Task instructions - Output the opening lines of the records exactly. End with the line that contains "pinky tip: (293, 359)".

»»

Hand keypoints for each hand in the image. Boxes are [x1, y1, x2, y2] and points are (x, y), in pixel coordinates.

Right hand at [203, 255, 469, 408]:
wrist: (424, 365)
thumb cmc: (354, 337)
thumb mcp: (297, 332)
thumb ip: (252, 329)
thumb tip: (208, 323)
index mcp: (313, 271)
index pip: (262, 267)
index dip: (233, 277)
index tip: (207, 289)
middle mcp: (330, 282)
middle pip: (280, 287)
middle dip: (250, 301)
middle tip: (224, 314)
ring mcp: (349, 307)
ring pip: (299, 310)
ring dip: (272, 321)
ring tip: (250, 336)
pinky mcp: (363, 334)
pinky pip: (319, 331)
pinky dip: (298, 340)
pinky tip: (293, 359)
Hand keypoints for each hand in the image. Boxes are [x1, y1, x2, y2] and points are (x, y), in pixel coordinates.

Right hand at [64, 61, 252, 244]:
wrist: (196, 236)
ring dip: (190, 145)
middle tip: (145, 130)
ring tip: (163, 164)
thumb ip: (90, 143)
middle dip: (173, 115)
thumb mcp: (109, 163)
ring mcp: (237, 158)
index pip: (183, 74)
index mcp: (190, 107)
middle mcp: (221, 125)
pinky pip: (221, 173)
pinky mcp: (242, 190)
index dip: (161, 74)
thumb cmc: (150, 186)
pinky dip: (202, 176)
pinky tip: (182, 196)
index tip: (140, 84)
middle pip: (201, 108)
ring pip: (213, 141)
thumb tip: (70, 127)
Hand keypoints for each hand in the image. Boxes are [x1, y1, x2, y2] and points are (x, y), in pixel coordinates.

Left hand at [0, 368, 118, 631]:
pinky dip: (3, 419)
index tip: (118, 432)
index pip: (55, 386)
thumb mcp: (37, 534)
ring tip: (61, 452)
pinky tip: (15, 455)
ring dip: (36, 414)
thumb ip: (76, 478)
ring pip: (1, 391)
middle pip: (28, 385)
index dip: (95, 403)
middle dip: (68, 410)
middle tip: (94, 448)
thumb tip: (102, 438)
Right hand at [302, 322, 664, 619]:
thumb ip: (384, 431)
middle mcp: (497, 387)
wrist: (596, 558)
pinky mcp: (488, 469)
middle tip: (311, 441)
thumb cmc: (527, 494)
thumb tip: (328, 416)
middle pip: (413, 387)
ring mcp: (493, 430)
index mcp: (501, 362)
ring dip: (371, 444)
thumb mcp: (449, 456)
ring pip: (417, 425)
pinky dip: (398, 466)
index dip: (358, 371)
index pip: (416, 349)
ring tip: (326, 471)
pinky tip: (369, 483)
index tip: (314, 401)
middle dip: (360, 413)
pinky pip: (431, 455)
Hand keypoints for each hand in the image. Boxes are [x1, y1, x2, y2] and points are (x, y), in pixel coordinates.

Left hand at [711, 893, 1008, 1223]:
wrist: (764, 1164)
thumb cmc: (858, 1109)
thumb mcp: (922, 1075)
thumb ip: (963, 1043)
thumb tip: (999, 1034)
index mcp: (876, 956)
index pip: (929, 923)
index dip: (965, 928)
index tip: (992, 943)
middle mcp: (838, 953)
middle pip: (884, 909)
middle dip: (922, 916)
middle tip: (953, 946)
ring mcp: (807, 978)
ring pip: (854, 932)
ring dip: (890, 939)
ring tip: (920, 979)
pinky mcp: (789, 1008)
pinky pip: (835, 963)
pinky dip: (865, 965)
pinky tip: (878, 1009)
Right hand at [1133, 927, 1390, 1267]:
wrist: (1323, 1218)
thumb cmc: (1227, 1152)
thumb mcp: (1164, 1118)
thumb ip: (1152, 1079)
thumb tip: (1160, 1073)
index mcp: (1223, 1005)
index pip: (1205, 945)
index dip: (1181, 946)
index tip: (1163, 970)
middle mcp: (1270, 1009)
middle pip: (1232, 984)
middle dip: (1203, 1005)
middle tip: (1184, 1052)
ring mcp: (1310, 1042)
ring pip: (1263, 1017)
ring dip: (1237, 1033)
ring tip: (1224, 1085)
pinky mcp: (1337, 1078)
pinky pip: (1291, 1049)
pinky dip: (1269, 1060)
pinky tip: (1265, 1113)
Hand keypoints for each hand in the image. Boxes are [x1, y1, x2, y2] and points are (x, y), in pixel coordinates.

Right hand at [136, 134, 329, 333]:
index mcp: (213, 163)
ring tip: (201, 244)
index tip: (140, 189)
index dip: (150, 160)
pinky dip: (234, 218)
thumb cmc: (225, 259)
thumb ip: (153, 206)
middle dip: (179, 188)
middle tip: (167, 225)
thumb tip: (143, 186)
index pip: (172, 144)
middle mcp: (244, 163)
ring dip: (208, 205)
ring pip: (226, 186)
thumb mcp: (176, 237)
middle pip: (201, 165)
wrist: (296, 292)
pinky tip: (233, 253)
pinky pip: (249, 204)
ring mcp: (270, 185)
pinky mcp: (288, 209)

««

Response to this task -
Hand keypoints for each hand in the image. Boxes are [x1, y1, x2, y2] and points are (x, y), in pixel coordinates.

Right hand at [203, 255, 469, 408]:
wrist: (424, 365)
thumb cmc: (354, 337)
thumb mcp: (297, 332)
thumb ip: (252, 329)
thumb tip: (208, 323)
index mcp: (313, 271)
index pip: (262, 267)
index dip: (233, 277)
index tip: (207, 289)
middle mcp: (330, 282)
middle pip: (280, 287)
middle dip: (250, 301)
middle tip: (224, 314)
ring mcp: (349, 307)
ring pip: (299, 310)
ring dip: (272, 321)
ring tip: (250, 336)
pinky mcp: (363, 334)
pinky pip: (319, 331)
pinky dip: (298, 340)
pinky tip: (293, 359)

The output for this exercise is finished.